[Part of a data file]
<<<<

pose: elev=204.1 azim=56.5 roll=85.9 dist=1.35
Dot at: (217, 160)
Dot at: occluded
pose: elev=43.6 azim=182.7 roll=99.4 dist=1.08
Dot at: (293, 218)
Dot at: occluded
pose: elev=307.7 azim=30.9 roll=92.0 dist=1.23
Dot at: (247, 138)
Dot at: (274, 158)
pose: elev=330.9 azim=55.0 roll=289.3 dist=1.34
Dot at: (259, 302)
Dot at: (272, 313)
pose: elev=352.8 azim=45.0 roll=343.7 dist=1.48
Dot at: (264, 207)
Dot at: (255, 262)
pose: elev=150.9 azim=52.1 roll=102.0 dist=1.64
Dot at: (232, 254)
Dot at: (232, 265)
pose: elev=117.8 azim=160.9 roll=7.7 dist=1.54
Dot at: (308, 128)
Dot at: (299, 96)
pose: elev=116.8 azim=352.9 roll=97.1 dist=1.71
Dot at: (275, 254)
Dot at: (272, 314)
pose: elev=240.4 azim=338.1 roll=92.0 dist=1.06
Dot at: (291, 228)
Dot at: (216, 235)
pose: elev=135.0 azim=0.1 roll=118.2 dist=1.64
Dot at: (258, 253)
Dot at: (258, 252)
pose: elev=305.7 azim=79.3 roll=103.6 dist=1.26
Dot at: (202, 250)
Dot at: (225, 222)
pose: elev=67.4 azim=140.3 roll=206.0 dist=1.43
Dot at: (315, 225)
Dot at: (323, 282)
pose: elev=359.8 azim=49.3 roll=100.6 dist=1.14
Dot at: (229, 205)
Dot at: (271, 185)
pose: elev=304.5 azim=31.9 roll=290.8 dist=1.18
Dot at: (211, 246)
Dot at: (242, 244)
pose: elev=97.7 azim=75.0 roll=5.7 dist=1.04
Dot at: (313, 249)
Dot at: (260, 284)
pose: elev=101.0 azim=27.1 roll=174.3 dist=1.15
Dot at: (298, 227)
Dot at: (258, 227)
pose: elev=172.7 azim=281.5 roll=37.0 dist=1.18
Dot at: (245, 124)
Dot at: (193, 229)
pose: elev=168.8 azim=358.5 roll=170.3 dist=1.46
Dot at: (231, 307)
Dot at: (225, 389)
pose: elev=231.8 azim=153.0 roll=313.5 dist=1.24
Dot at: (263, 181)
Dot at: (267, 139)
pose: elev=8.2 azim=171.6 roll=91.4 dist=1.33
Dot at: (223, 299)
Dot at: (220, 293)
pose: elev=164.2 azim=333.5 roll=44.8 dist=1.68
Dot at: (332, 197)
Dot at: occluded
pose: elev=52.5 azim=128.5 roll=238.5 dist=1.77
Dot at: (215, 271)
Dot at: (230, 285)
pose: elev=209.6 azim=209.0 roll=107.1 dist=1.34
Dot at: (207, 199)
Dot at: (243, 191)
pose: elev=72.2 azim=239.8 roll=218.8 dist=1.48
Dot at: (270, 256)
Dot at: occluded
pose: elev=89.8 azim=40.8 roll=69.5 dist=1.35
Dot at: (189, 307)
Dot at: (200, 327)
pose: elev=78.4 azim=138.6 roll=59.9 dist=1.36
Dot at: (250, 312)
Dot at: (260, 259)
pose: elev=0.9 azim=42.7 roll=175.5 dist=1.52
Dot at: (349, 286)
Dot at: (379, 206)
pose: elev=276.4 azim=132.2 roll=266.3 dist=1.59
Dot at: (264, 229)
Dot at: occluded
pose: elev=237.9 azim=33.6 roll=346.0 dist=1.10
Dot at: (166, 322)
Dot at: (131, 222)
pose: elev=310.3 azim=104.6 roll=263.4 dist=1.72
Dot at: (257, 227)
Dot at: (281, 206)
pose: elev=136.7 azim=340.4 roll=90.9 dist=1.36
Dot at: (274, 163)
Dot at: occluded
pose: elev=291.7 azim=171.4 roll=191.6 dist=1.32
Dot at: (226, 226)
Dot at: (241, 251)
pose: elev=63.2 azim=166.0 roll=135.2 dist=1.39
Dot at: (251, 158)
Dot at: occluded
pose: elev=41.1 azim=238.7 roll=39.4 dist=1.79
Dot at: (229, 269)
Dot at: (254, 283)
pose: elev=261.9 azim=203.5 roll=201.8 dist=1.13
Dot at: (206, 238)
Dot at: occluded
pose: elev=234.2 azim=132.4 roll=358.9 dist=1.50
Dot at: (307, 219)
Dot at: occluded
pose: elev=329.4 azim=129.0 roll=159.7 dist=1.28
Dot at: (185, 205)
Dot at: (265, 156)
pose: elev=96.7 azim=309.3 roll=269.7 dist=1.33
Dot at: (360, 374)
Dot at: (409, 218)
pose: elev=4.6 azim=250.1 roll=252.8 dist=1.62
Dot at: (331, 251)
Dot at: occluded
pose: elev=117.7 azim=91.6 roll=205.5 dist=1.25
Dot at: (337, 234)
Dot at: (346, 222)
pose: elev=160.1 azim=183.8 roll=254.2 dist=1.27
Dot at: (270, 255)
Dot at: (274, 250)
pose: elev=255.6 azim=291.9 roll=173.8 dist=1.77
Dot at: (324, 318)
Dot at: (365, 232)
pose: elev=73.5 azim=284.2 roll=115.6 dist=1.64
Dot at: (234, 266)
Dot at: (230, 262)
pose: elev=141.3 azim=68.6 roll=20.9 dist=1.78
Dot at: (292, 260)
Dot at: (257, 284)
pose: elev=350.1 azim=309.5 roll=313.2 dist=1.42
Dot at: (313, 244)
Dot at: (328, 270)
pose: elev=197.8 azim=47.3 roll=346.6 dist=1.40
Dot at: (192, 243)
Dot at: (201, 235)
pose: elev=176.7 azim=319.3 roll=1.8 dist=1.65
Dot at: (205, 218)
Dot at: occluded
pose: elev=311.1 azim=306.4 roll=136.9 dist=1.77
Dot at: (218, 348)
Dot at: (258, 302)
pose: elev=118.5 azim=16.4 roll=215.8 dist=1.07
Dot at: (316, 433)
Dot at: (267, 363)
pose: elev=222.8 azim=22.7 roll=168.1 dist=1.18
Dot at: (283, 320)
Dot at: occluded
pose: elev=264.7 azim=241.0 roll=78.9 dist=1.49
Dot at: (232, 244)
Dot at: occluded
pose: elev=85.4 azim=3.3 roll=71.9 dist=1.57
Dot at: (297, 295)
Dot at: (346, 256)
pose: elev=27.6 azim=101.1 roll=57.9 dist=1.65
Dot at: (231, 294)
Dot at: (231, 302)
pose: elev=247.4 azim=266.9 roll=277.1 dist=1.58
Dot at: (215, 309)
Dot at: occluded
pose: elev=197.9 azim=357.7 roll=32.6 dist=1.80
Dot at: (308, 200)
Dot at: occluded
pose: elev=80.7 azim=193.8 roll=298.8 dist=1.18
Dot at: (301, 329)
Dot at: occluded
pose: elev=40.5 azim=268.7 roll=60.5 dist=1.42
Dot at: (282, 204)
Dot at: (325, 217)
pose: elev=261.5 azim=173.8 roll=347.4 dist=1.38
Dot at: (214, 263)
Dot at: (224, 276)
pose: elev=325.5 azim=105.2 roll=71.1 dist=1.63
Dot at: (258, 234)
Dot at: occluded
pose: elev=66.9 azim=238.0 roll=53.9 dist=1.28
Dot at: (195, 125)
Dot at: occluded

>>>>

[SET TASK]
Rewrite the rows in the stretch from the line containing "pose: elev=261.5 azim=173.8" through the end of the rows, changing "roll" to "tilt" and leaving everything else as it is.

[RESULT]
pose: elev=261.5 azim=173.8 tilt=347.4 dist=1.38
Dot at: (214, 263)
Dot at: (224, 276)
pose: elev=325.5 azim=105.2 tilt=71.1 dist=1.63
Dot at: (258, 234)
Dot at: occluded
pose: elev=66.9 azim=238.0 tilt=53.9 dist=1.28
Dot at: (195, 125)
Dot at: occluded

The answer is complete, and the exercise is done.